Are Doctors Overprescribing Gabapentin and Pregabalin (Lyrica) for Pain?



Because of the opioid epidemic doctors are prescribing other pain relievers including gabapentin, Pregabalin dosage (Lyrica) and tramadol. How safe are they?
Let’s be perfectly honest. Most doctors have a difficult time with chronic pain patients. One physician described it to us many years ago: “When I see a patient suffering severe chronic pain come in the front door I want to go out the back door.” That’s because there are few good options. Drugs like hydrocodone or oxycodone used to be prescribed in huge quantities. Now gabapentin (Neurontin) and pregabalin (Lyrica) are on the ascendency and opioids are shunned. At last count, nearly 9 million people filled more than 44 million prescriptions for gabapentin. Another 9 million prescriptions were dispensed for pregabalin.

Doctors are dismayed by the opioid epidemic sweeping the nation. Over the last year, the drumbeat of headlines about opioid overdoses and deaths has scared a lot of physicians into cutting back on prescribing drugs like hydrocodone or oxycodone.

Many of the overdose deaths are caused by illicit fentanyl. People OD because they have no idea how potent the narcotics are that they are snorting, swallowing or injecting.
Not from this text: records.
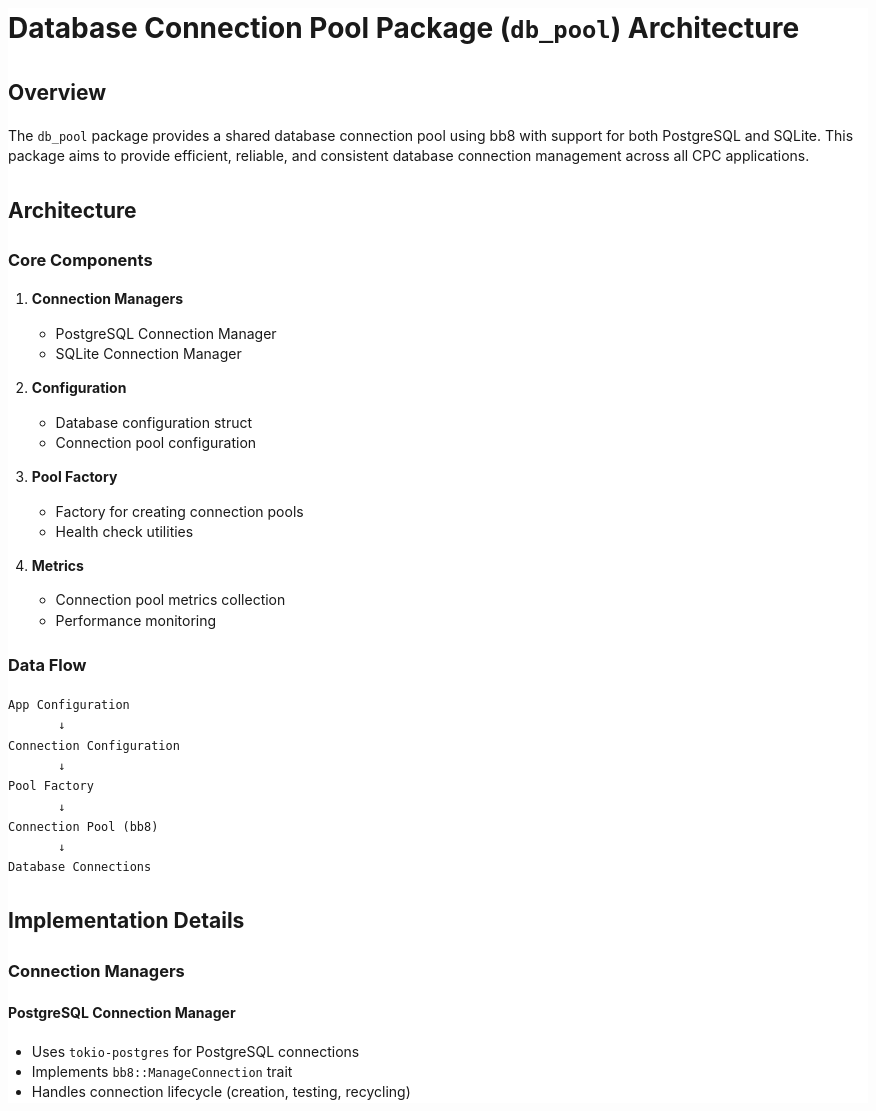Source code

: # Database Connection Pool Package (`db_pool`) Architecture

## Overview

The `db_pool` package provides a shared database connection pool using bb8 with support for both PostgreSQL and SQLite. This package aims to provide efficient, reliable, and consistent database connection management across all CPC applications.

## Architecture

### Core Components

1. **Connection Managers**
   - PostgreSQL Connection Manager
   - SQLite Connection Manager

2. **Configuration**
   - Database configuration struct
   - Connection pool configuration

3. **Pool Factory**
   - Factory for creating connection pools
   - Health check utilities

4. **Metrics**
   - Connection pool metrics collection
   - Performance monitoring

### Data Flow

```
App Configuration
       ↓
Connection Configuration
       ↓
Pool Factory
       ↓
Connection Pool (bb8)
       ↓
Database Connections
```

## Implementation Details

### Connection Managers

#### PostgreSQL Connection Manager
- Uses `tokio-postgres` for PostgreSQL connections
- Implements `bb8::ManageConnection` trait
- Handles connection lifecycle (creation, testing, recycling)
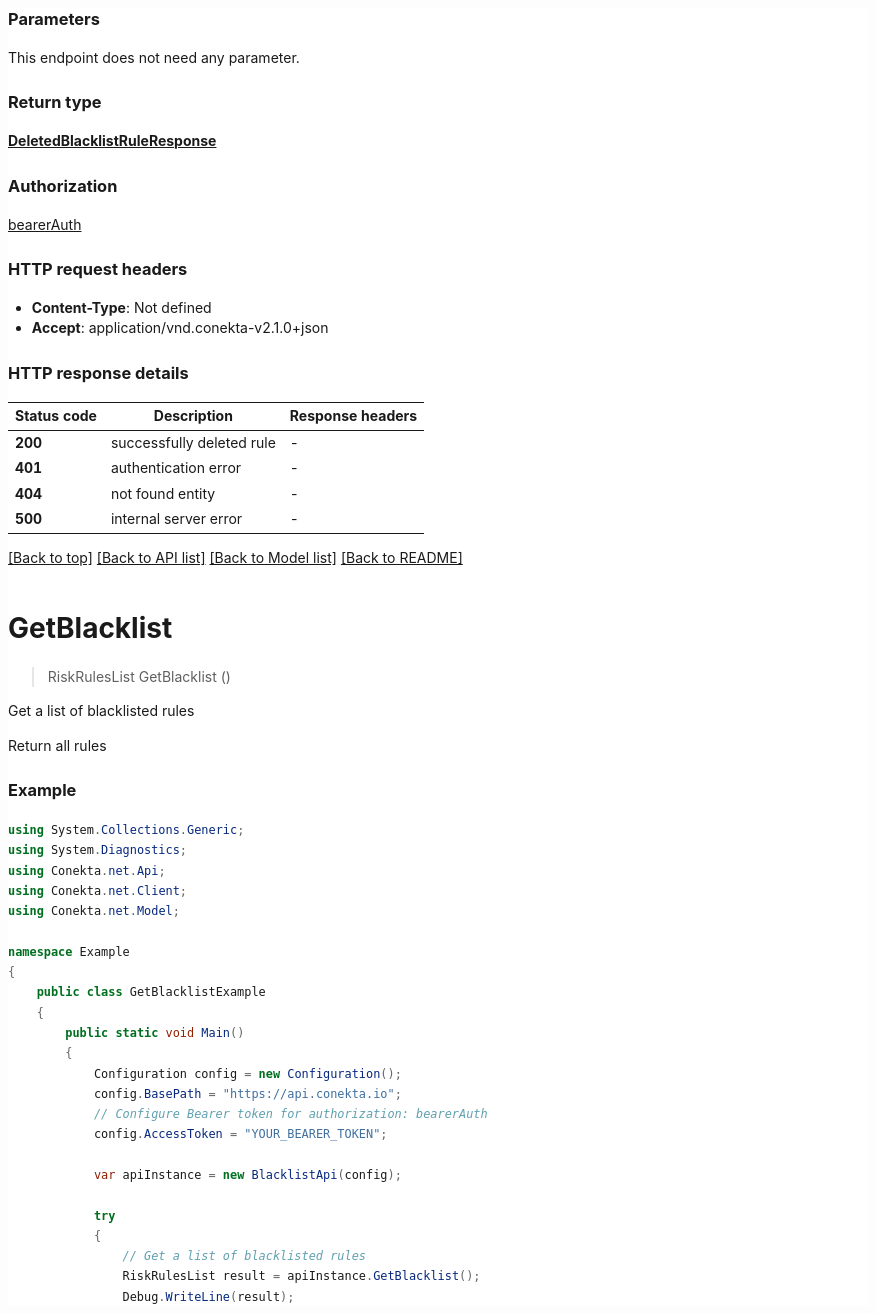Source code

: ### Parameters
This endpoint does not need any parameter.
### Return type

[**DeletedBlacklistRuleResponse**](DeletedBlacklistRuleResponse.md)

### Authorization

[bearerAuth](../README.md#bearerAuth)

### HTTP request headers

 - **Content-Type**: Not defined
 - **Accept**: application/vnd.conekta-v2.1.0+json


### HTTP response details
| Status code | Description | Response headers |
|-------------|-------------|------------------|
| **200** | successfully deleted rule |  -  |
| **401** | authentication error |  -  |
| **404** | not found entity |  -  |
| **500** | internal server error |  -  |

[[Back to top]](#) [[Back to API list]](../README.md#documentation-for-api-endpoints) [[Back to Model list]](../README.md#documentation-for-models) [[Back to README]](../README.md)

<a name="getblacklist"></a>
# **GetBlacklist**
> RiskRulesList GetBlacklist ()

Get a list of blacklisted rules

Return all rules

### Example
```csharp
using System.Collections.Generic;
using System.Diagnostics;
using Conekta.net.Api;
using Conekta.net.Client;
using Conekta.net.Model;

namespace Example
{
    public class GetBlacklistExample
    {
        public static void Main()
        {
            Configuration config = new Configuration();
            config.BasePath = "https://api.conekta.io";
            // Configure Bearer token for authorization: bearerAuth
            config.AccessToken = "YOUR_BEARER_TOKEN";

            var apiInstance = new BlacklistApi(config);

            try
            {
                // Get a list of blacklisted rules
                RiskRulesList result = apiInstance.GetBlacklist();
                Debug.WriteLine(result);
```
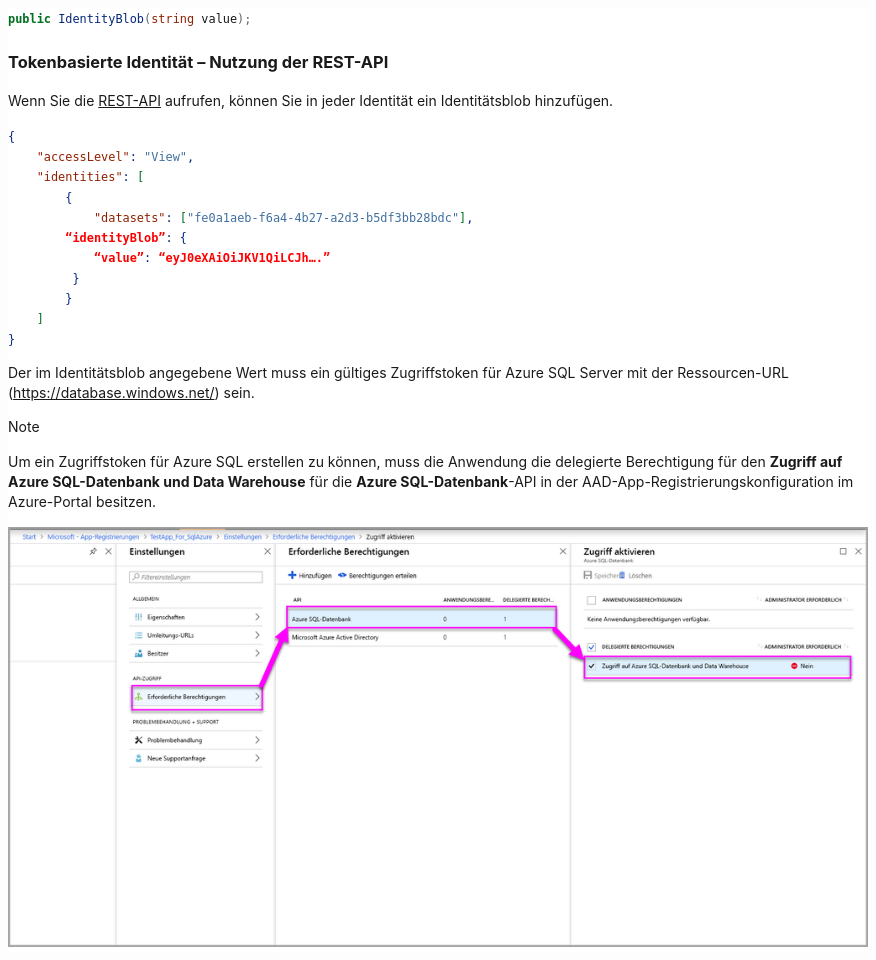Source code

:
 ```C#
public IdentityBlob(string value);
```

### <a name="token-based-identity-rest-api-usage"></a>Tokenbasierte Identität – Nutzung der REST-API

Wenn Sie die [REST-API](https://docs.microsoft.com/rest/api/power-bi/embedtoken/reports_generatetoken#definitions) aufrufen, können Sie in jeder Identität ein Identitätsblob hinzufügen.

```JSON
{
    "accessLevel": "View",
    "identities": [
        {
            "datasets": ["fe0a1aeb-f6a4-4b27-a2d3-b5df3bb28bdc"],
        “identityBlob”: {
            “value”: “eyJ0eXAiOiJKV1QiLCJh….”
         }
        }
    ]
}
```

Der im Identitätsblob angegebene Wert muss ein gültiges Zugriffstoken für Azure SQL Server mit der Ressourcen-URL (<https://database.windows.net/>) sein.

   > [!Note]
   > Um ein Zugriffstoken für Azure SQL erstellen zu können, muss die Anwendung die delegierte Berechtigung für den **Zugriff auf Azure SQL-Datenbank und Data Warehouse** für die **Azure SQL-Datenbank**-API in der AAD-App-Registrierungskonfiguration im Azure-Portal besitzen.

   ![App-Registrierung](media/embedded-row-level-security/token-based-app-reg-azure-portal.png)
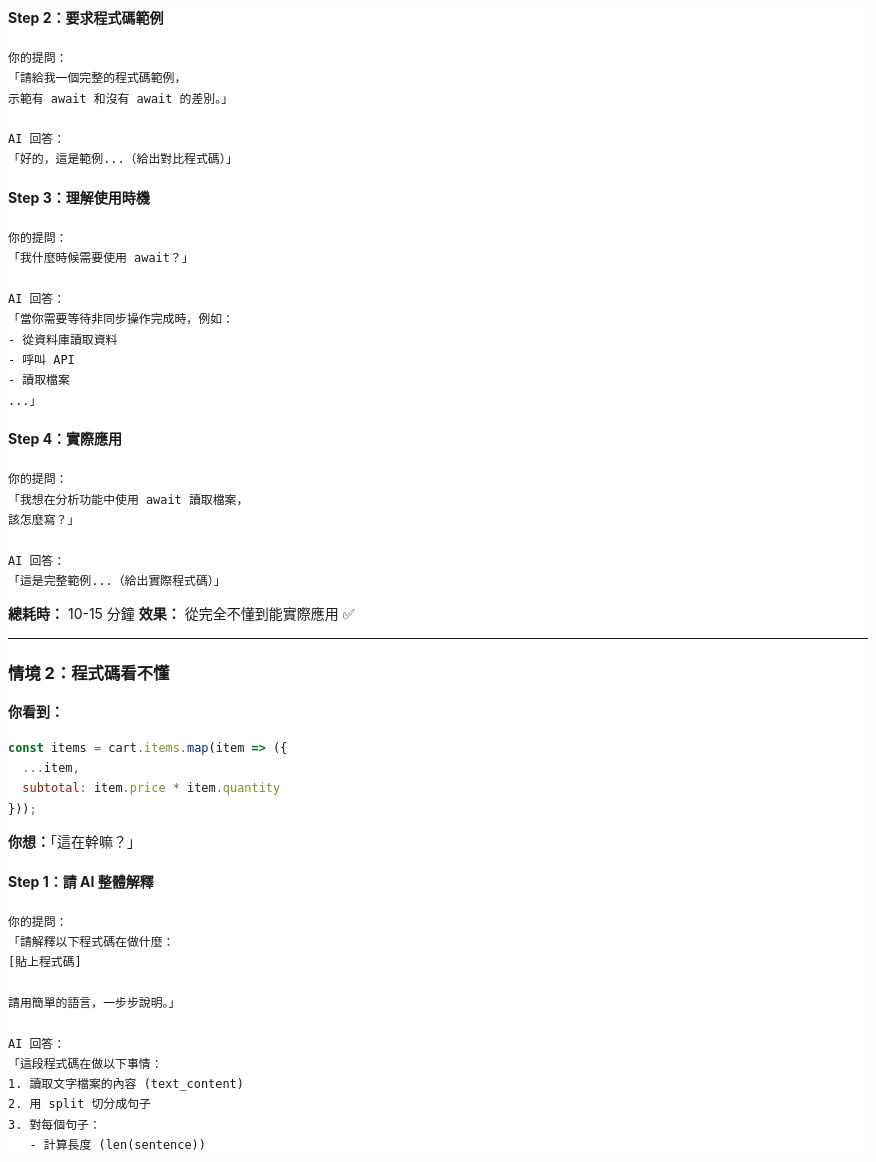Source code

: #### Step 2：要求程式碼範例

```
你的提問：
「請給我一個完整的程式碼範例，
示範有 await 和沒有 await 的差別。」

AI 回答：
「好的，這是範例...（給出對比程式碼）」
```

#### Step 3：理解使用時機

```
你的提問：
「我什麼時候需要使用 await？」

AI 回答：
「當你需要等待非同步操作完成時，例如：
- 從資料庫讀取資料
- 呼叫 API
- 讀取檔案
...」
```

#### Step 4：實際應用

```
你的提問：
「我想在分析功能中使用 await 讀取檔案，
該怎麼寫？」

AI 回答：
「這是完整範例...（給出實際程式碼）」
```

**總耗時：** 10-15 分鐘
**效果：** 從完全不懂到能實際應用 ✅

---

### 情境 2：程式碼看不懂

**你看到：**
```javascript
const items = cart.items.map(item => ({
  ...item,
  subtotal: item.price * item.quantity
}));
```

**你想：**「這在幹嘛？」

#### Step 1：請 AI 整體解釋

```
你的提問：
「請解釋以下程式碼在做什麼：
[貼上程式碼]

請用簡單的語言，一步步說明。」

AI 回答：
「這段程式碼在做以下事情：
1. 讀取文字檔案的內容 (text_content)
2. 用 split 切分成句子
3. 對每個句子：
   - 計算長度 (len(sentence))
```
According to the CDC (Nov. 3, 2017):

“Preliminary estimates of U.S. drug overdose deaths exceeded 60,000 in 2016 and were partially driven by a fivefold increase in overdose deaths involving synthetic opioids (excluding methadone), from 3,105 in 2013 to approximately 20,000 in 2016. Illicitly manufactured fentanyl, a synthetic opioid 50–100 times more potent than morphine, is primarily responsible for this rapid increase. In addition, fentanyl analogs such as acetylfentanyl, furanylfentanyl, and carfentanil are being detected increasingly in overdose deaths and the illicit opioid drug supply.”

Data released by the CDC on January 6, 2019 suggests that the “provisional number of drug overdose deaths” may be leveling off. That’s a bit of good news, but fentanyl and its derivatives are still causing untold harm.

Fentanyl powder does not come from your local pharmacy. Most of it is illicit and is coming from foreign countries (CBS news; New York Times, Aug. 10, 2017). China and Mexico are major sources of illegal fentanyl. It is being added to heroin or even counterfeit opioid pills that look like Percocet (CNN June 8, 2017) or Oxycontin. The government does not seem to know how to stem the flow of illicit fentanyl that is flooding the country.